▶ Extract provided

= Hori (slur) =

Offensive term for Māori people

Hori is an ethnic slur used against people of Māori descent, accused of being dirty, rude or even disrespectful. The term comes from a Māori-language transliteration of "George", an English name that was very popular during the early years of European colonisation of New Zealand.

The usage as a derogatory term for Māori grew with the increasing urbanisation of Māori and is still common, though its usage may be less than in past decades. The level of offence implied by the use of the term has varied over time and with context. In the mid-1950s, there was a radio sketch "Dad and Hori" and in the early 1960s, the Pākehā writer W. Norman McCallum published several bestselling comedic books under the pseudonym "Hori". The pseudonym was chosen as a typical Māori name and the books depicted Māori as overweight, lazy, and happy-go-lucky.

In recent years amongst Māori it has to some extent been "reclaimed" by the community which it was originally intended to insult – being often used as a term of endearment or as a signifier of "keeping it real". An example is the musical group AHoriBuzz, the frontman of which describes the term as embracing Māori humour. This "reclamation" over the last 20 years has progressed so far that many youth may have no idea that the word is a racial slur.

== Etymology ==
In The Oxford Dictionary of New Zealandisms, the term Hori is defined as a direct "transliteration of George, a name adopted by Māori males from British royal use". Although initially used predominantly as the closest Māori translation of the word George, the term later evolved into an "informal offensive" descriptor for all Māori people. The exact timeframe in which the word Hori morphed from a simple transliteration into a universal racial slur towards Māori people is unspecified. Nonetheless, it is known that during the period of mass Māori urbanisation between 1950 and 1980, the usage and range of offensive and prejudiced Pākehā identifiers expanded. The newly urban Māori "were doubly alienated, as they were rejected by the dominant Pākehā culture", via the everyday use of racist slurs and characterisations such as Hori, and simultaneously removed from their cultural lands.

== History and meaning ==
The term Hori is recognised in academic and public discourses to be an ethnic and/or racial epithet directed towards the Māori people. The word Hori, when employed to refer to individuals of the Māori racial-ethnic identity or descent, has a pejorative and derogatory connotation. This connotation originated in colonial-era attitudes and racialised policies. For example, under the New Zealand Settlements Act 1863, native lands belonging to and occupied by different Māori tribes (iwi) and sub-tribes (hapū) were forcibly confiscated by the colonial New Zealand government. This land dispossession, together with the denial of other legal rights, despite the Treaty of Waitangi (1840), fostered the prejudiced characterisation that Māori people were second-class citizens or "sublegal". Building on this historic foundation, the modern meaning of the term is that the Māori subject is, "slovenly, unhygienic, poorly presented (personally and in their home or other possessions) and other similar socially inappropriate characteristics".

▶ Listed records

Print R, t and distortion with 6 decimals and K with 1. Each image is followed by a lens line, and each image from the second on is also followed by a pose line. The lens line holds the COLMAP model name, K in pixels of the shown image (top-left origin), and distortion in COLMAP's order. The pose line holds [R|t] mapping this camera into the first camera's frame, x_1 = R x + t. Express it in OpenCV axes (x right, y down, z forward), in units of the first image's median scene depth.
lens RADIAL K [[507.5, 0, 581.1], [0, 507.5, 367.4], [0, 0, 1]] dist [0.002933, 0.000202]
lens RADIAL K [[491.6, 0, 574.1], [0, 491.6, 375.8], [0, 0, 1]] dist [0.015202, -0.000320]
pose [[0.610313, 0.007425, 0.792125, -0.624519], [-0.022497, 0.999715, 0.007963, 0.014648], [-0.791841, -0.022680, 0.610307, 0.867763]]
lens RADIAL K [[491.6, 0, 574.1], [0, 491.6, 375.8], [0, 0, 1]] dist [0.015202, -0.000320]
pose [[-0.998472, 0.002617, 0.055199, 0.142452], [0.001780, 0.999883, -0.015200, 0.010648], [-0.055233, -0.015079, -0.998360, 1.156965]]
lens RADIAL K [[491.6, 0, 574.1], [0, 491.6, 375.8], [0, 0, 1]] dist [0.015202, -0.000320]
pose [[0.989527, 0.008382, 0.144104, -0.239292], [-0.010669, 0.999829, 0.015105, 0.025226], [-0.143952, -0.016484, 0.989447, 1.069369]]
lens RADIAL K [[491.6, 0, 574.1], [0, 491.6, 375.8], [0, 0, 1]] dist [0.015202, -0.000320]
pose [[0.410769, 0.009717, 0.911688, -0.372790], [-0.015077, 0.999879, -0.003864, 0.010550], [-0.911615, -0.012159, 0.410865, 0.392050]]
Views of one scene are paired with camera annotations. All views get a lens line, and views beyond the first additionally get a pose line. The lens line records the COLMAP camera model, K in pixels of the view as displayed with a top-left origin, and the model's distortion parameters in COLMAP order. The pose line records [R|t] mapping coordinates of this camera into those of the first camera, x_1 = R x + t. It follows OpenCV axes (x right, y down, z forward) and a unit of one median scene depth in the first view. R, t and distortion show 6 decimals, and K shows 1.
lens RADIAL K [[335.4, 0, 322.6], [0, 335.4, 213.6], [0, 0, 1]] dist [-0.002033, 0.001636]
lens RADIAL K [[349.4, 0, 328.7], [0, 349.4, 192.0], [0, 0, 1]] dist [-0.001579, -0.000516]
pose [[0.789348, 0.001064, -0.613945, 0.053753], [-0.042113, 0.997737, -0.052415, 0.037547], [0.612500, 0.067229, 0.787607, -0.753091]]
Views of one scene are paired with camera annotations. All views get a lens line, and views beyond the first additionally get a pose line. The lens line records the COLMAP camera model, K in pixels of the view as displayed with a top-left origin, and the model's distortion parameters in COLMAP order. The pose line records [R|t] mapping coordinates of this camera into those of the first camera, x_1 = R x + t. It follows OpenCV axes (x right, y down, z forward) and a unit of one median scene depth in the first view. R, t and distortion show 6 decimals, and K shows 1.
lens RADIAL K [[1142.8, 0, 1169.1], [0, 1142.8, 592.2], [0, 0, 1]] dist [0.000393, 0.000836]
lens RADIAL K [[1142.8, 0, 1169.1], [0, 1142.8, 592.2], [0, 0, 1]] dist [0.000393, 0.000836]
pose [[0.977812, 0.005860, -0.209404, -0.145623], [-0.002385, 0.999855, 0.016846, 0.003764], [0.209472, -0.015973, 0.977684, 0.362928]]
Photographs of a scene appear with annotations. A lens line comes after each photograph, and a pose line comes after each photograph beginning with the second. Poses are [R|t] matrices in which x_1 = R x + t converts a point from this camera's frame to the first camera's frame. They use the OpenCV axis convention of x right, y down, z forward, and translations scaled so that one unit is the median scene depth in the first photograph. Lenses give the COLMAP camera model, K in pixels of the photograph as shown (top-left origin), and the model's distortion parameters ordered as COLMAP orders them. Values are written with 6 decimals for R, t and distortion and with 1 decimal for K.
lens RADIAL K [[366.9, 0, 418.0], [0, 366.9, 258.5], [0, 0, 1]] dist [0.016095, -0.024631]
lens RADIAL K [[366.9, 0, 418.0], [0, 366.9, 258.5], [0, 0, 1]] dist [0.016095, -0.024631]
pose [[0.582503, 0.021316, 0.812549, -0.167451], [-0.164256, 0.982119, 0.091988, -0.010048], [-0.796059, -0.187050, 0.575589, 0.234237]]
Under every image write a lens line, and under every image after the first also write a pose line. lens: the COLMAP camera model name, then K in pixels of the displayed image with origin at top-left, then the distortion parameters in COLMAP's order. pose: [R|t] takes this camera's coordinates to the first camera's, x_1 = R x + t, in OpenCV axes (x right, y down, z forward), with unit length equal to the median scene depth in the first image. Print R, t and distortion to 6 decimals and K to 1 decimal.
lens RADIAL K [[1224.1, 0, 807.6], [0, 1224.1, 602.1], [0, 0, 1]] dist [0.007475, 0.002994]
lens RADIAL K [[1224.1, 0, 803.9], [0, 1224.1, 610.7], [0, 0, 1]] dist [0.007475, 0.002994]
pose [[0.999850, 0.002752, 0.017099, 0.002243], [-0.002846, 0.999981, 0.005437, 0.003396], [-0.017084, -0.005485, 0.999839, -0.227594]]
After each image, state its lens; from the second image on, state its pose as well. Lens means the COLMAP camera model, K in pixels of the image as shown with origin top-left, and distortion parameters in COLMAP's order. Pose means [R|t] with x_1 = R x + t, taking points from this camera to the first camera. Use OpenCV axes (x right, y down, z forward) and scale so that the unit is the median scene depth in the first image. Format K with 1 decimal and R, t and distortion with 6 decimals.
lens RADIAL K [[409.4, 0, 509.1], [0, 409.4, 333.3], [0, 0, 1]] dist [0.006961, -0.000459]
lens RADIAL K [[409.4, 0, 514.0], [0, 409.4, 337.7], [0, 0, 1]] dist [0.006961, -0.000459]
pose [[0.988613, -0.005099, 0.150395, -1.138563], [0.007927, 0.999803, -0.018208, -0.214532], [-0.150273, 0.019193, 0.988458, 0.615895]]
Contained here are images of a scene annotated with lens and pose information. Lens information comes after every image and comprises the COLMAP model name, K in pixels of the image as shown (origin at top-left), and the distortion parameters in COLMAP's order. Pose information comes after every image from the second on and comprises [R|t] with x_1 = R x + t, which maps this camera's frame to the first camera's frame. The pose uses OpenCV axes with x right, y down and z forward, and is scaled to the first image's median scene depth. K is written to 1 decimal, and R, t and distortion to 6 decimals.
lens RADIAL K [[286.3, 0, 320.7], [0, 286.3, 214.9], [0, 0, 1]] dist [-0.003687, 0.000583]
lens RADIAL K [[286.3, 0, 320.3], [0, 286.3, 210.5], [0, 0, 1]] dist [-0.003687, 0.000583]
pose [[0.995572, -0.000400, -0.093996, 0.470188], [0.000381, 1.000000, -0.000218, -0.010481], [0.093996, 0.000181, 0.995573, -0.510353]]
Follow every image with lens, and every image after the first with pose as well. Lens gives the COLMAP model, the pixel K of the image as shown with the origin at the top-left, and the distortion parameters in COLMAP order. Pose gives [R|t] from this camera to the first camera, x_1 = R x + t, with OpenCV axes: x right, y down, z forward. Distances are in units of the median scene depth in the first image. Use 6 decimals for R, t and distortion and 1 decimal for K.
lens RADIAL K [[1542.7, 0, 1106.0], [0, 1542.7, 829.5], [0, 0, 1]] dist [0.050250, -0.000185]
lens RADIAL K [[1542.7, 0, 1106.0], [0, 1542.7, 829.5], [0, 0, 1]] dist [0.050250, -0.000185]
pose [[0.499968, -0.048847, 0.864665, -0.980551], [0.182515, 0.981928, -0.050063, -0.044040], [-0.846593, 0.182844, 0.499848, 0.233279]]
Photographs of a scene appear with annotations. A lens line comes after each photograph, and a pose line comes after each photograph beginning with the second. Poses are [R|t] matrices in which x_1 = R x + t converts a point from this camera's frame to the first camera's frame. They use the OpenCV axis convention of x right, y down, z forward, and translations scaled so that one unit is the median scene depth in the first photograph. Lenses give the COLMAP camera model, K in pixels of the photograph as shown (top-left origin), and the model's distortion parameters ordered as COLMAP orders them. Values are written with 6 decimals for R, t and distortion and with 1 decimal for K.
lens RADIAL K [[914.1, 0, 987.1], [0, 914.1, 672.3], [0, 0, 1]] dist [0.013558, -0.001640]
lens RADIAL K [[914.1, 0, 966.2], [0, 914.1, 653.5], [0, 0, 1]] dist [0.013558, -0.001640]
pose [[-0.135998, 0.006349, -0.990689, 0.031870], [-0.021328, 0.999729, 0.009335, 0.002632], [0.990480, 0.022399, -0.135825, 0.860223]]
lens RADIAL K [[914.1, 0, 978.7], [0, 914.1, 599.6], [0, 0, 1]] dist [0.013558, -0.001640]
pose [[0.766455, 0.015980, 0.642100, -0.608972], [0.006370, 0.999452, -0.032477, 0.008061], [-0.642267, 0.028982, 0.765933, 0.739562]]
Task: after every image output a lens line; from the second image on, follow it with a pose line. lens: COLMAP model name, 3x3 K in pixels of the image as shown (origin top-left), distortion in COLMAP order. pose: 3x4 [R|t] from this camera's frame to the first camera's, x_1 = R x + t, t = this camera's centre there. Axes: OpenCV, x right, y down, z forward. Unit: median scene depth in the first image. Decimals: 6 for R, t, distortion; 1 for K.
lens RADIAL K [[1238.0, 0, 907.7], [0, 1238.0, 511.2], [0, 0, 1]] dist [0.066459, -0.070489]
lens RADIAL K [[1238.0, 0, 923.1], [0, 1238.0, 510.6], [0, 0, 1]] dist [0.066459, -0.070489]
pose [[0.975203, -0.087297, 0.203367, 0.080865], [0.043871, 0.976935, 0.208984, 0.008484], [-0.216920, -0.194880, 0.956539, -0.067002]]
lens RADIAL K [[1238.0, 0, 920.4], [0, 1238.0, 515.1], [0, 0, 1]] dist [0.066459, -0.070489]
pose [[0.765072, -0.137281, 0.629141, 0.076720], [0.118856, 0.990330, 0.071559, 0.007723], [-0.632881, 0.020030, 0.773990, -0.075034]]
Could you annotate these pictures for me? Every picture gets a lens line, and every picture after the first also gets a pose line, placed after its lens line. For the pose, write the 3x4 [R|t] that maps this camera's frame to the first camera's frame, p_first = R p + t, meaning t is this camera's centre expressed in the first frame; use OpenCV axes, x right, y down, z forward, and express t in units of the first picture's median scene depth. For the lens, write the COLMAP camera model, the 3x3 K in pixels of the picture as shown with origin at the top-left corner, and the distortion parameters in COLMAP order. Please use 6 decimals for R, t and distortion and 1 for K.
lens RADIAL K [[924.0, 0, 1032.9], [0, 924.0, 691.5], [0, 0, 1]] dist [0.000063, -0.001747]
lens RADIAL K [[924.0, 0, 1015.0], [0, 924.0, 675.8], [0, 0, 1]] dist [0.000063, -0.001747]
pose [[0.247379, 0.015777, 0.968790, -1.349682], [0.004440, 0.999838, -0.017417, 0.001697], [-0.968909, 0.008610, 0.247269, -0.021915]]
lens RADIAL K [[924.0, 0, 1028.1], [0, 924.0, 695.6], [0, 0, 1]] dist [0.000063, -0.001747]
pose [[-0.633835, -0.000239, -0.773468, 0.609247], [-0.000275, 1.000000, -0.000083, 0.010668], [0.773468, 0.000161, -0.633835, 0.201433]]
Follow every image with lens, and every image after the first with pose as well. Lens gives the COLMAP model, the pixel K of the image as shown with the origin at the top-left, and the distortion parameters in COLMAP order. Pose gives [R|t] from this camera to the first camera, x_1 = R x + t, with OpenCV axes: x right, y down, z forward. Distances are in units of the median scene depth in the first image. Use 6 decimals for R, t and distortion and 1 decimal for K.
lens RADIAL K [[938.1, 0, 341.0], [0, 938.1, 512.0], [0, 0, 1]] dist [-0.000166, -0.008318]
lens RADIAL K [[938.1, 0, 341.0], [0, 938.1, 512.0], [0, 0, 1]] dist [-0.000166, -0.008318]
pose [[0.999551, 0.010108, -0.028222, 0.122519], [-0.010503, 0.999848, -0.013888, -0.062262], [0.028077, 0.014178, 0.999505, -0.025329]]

▶ Exercise prompt
In the article on the slur Hori, rewrite the passage between "Offensive term for" and "lazy, and happy-go-lucky.", inclusive, replacing "pseudonym" with "pen name".

▶ Answer
Offensive term for Māori people

Hori is an ethnic slur used against people of Māori descent, accused of being dirty, rude or even disrespectful. The term comes from a Māori-language transliteration of "George", an English name that was very popular during the early years of European colonisation of New Zealand.

The usage as a derogatory term for Māori grew with the increasing urbanisation of Māori and is still common, though its usage may be less than in past decades. The level of offence implied by the use of the term has varied over time and with context. In the mid-1950s, there was a radio sketch "Dad and Hori" and in the early 1960s, the Pākehā writer W. Norman McCallum published several bestselling comedic books under the pen name "Hori". The pen name was chosen as a typical Māori name and the books depicted Māori as overweight, lazy, and happy-go-lucky.